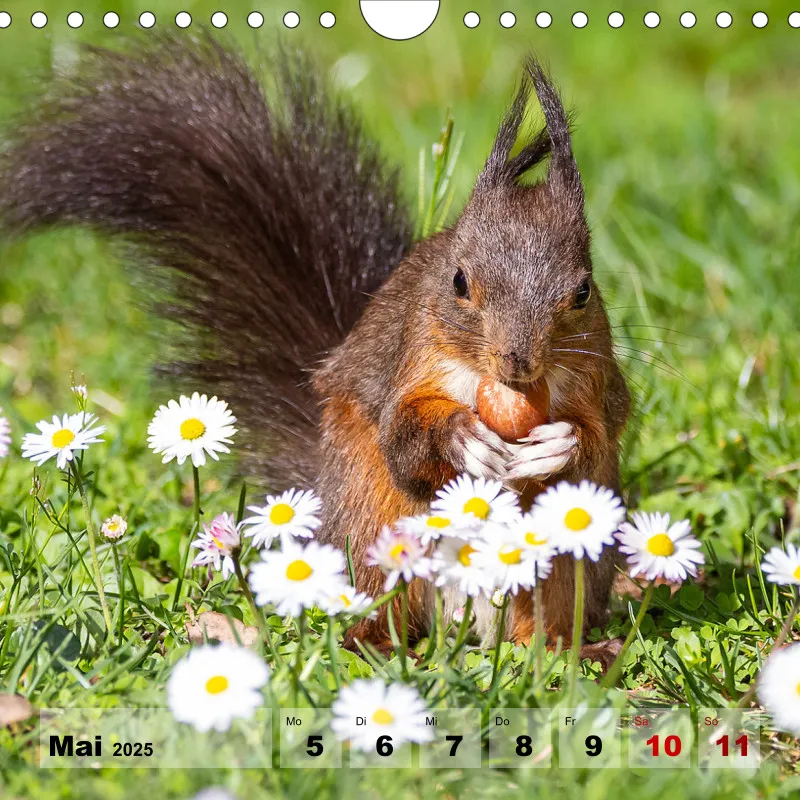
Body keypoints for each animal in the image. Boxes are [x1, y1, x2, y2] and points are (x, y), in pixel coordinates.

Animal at [0, 34, 630, 666]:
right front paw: (460, 437)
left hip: (566, 561)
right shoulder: (411, 355)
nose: (517, 361)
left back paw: (574, 651)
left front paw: (559, 444)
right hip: (370, 517)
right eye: (458, 281)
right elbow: (402, 437)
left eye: (583, 292)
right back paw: (373, 640)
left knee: (544, 620)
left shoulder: (596, 383)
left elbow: (596, 442)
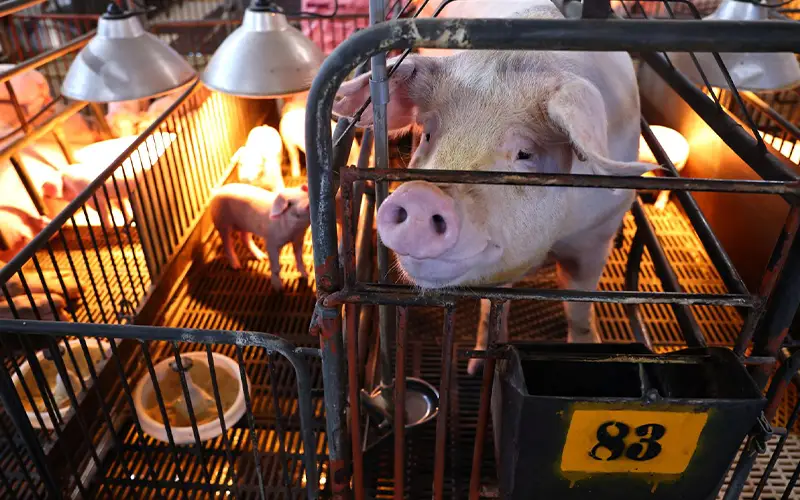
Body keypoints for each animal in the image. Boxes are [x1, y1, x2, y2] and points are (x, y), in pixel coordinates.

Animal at [332, 0, 657, 375]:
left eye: (525, 152)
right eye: (428, 133)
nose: (421, 195)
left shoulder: (598, 232)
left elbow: (579, 304)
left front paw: (589, 348)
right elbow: (493, 306)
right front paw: (476, 367)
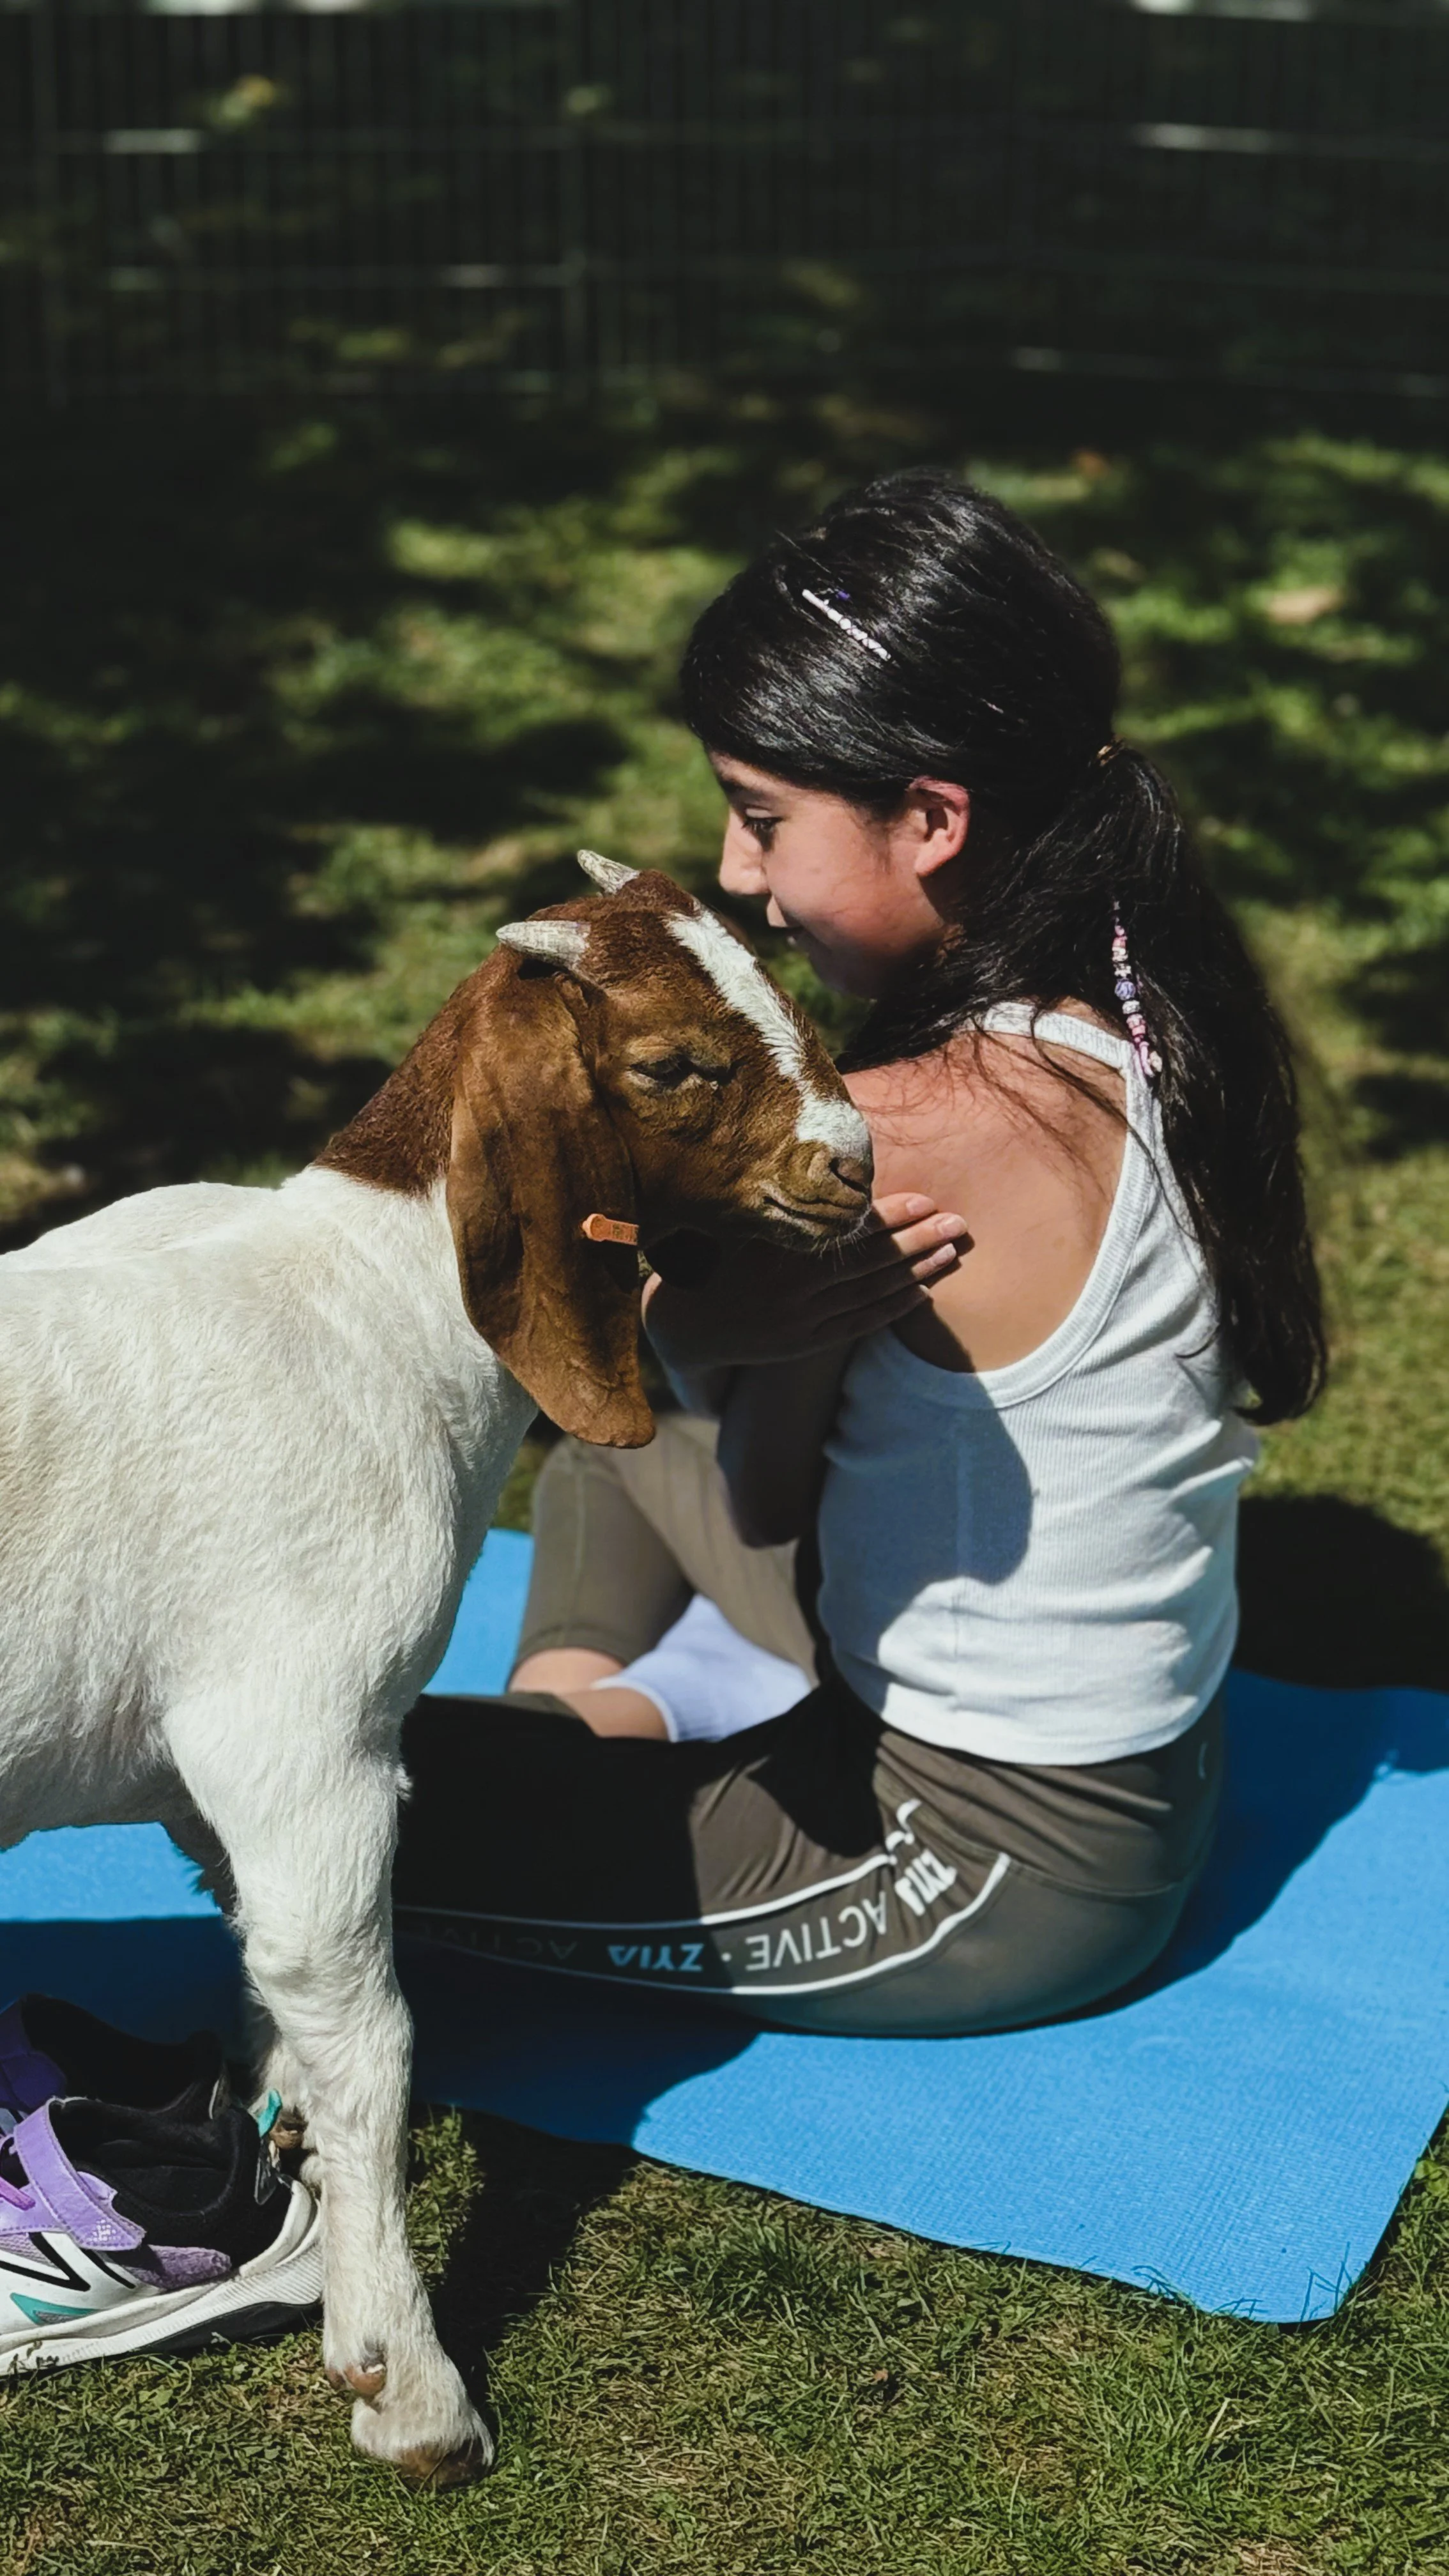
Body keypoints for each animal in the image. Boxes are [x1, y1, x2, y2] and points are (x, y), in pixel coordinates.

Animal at [0, 853, 872, 2484]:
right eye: (672, 1064)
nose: (855, 1164)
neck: (370, 1300)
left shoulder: (227, 1778)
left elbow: (271, 1971)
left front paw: (273, 2133)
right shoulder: (306, 1734)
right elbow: (370, 2035)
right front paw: (407, 2387)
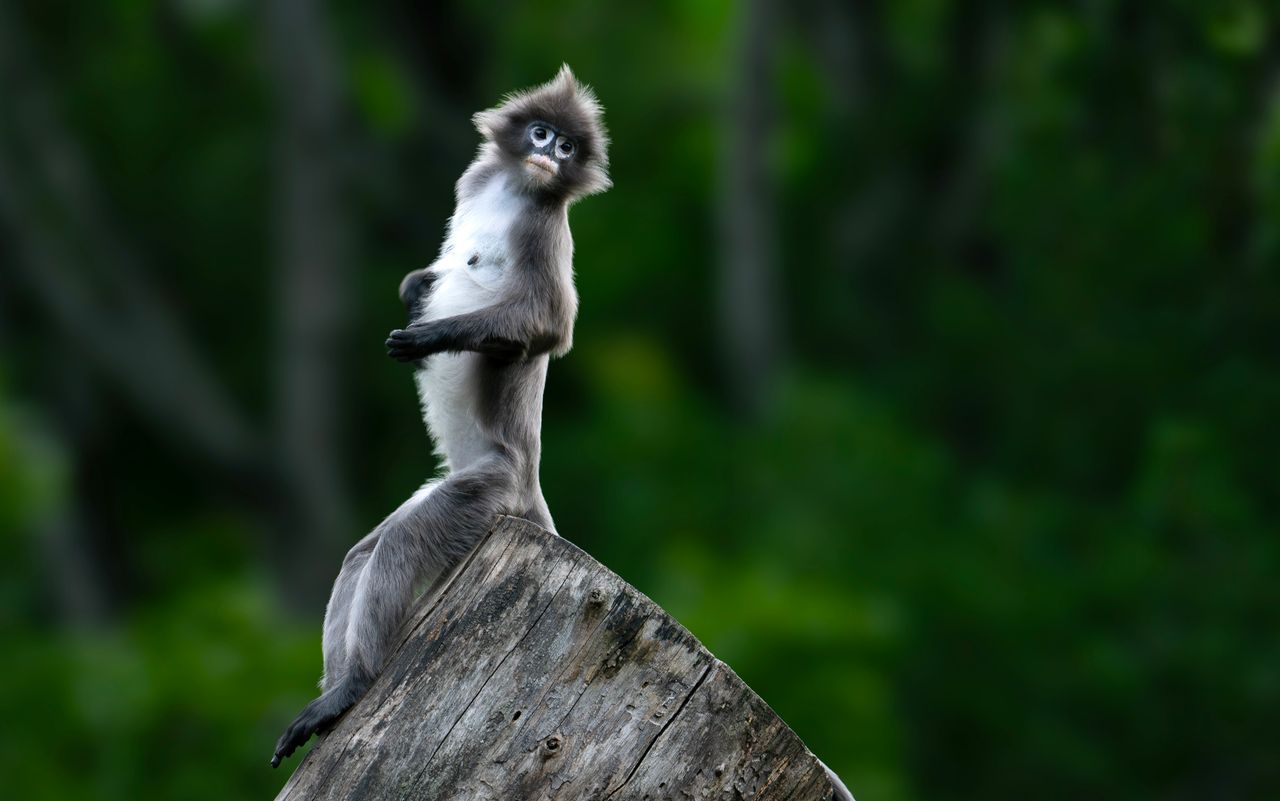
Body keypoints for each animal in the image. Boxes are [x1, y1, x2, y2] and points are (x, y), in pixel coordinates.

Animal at [271, 65, 610, 768]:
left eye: (568, 148)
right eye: (542, 133)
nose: (549, 154)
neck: (515, 190)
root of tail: (527, 484)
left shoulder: (545, 230)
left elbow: (550, 328)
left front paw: (432, 335)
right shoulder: (473, 181)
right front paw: (417, 290)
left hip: (485, 493)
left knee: (401, 542)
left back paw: (352, 686)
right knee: (362, 554)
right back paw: (335, 693)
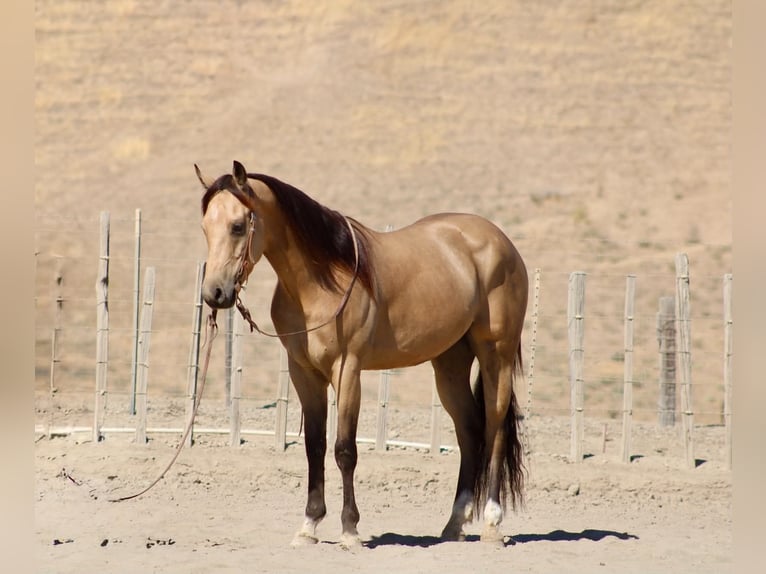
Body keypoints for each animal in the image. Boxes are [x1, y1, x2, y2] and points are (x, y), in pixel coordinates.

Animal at [195, 161, 529, 548]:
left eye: (237, 226)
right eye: (205, 227)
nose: (214, 293)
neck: (321, 283)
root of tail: (500, 241)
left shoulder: (347, 370)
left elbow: (344, 450)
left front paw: (349, 529)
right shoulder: (304, 373)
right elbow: (314, 447)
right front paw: (309, 526)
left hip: (496, 356)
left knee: (495, 428)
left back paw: (492, 523)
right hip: (449, 365)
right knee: (470, 430)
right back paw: (455, 523)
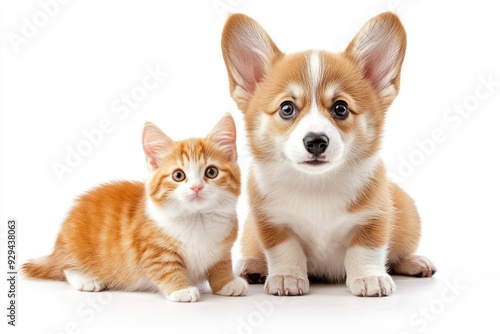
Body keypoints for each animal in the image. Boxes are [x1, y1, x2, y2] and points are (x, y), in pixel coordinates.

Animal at [22, 113, 248, 302]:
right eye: (178, 175)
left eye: (211, 172)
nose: (196, 187)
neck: (197, 218)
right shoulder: (153, 250)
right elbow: (166, 268)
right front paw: (181, 288)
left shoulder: (222, 247)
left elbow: (221, 264)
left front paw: (227, 282)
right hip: (74, 247)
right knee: (65, 267)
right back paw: (86, 279)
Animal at [221, 11, 436, 296]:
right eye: (287, 108)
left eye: (340, 108)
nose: (315, 142)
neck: (317, 184)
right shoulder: (271, 221)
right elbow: (285, 249)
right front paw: (287, 277)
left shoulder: (375, 215)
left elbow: (366, 249)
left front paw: (370, 278)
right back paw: (253, 266)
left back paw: (415, 262)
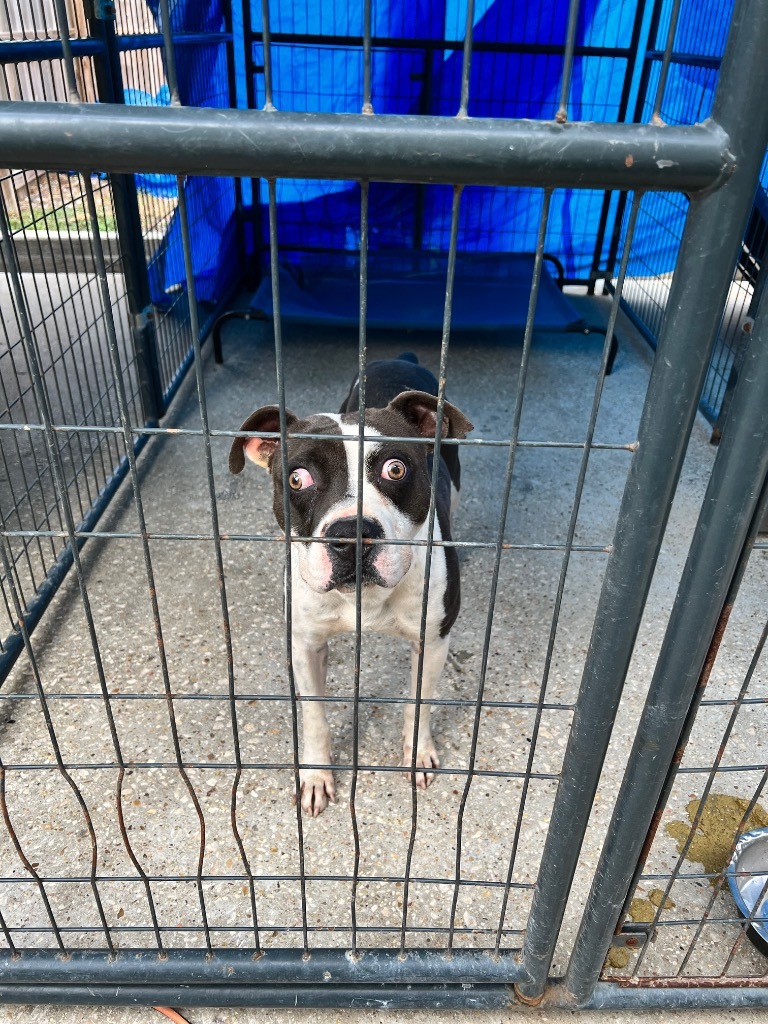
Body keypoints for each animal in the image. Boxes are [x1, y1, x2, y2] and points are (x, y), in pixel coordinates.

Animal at [228, 358, 473, 815]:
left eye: (395, 468)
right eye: (297, 479)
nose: (352, 533)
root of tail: (402, 358)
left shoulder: (431, 640)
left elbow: (419, 704)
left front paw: (416, 754)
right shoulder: (305, 644)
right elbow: (314, 718)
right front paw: (316, 776)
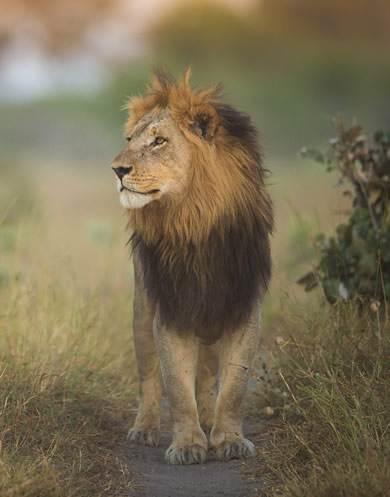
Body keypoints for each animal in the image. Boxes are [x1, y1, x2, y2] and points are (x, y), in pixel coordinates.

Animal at [111, 68, 272, 464]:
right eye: (129, 139)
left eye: (159, 141)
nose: (117, 169)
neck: (195, 220)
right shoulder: (171, 311)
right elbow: (177, 387)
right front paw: (186, 445)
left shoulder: (243, 309)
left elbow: (233, 387)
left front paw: (229, 440)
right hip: (142, 311)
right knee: (149, 378)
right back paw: (145, 428)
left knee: (208, 375)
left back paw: (210, 421)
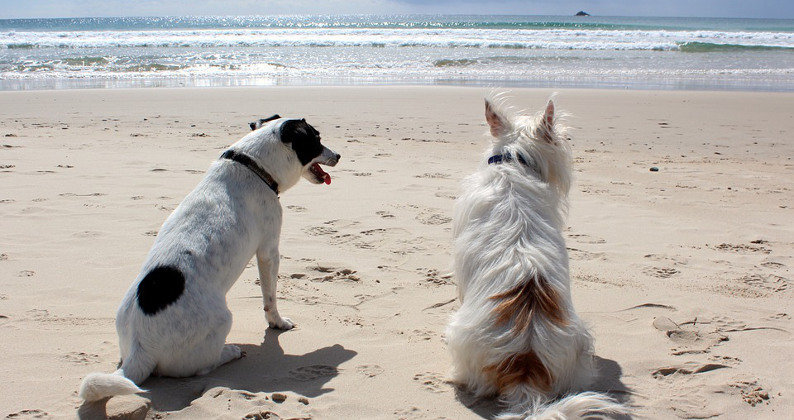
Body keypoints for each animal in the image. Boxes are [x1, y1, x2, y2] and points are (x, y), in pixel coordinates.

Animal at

=-=-=-=-=

DIRECTIONS FOR THIS TASK ▸ Nothing but the lines from the one containing "right front paw: (186, 445)" through the last line of the records above should appear, each repeated exactly, with no pictures.

EXERCISE SOLUTION ▸
right front paw: (186, 445)
left shoulder: (243, 309)
left elbow: (233, 387)
left front paw: (229, 440)
right hip: (142, 311)
right knee: (149, 378)
right back paw: (145, 428)
left knee: (208, 375)
left back paw: (210, 421)
Body keypoints for each animal in the image. Boxes are [x1, y1, x2, y2] and points are (x, y), in pixel coordinates.

Animal at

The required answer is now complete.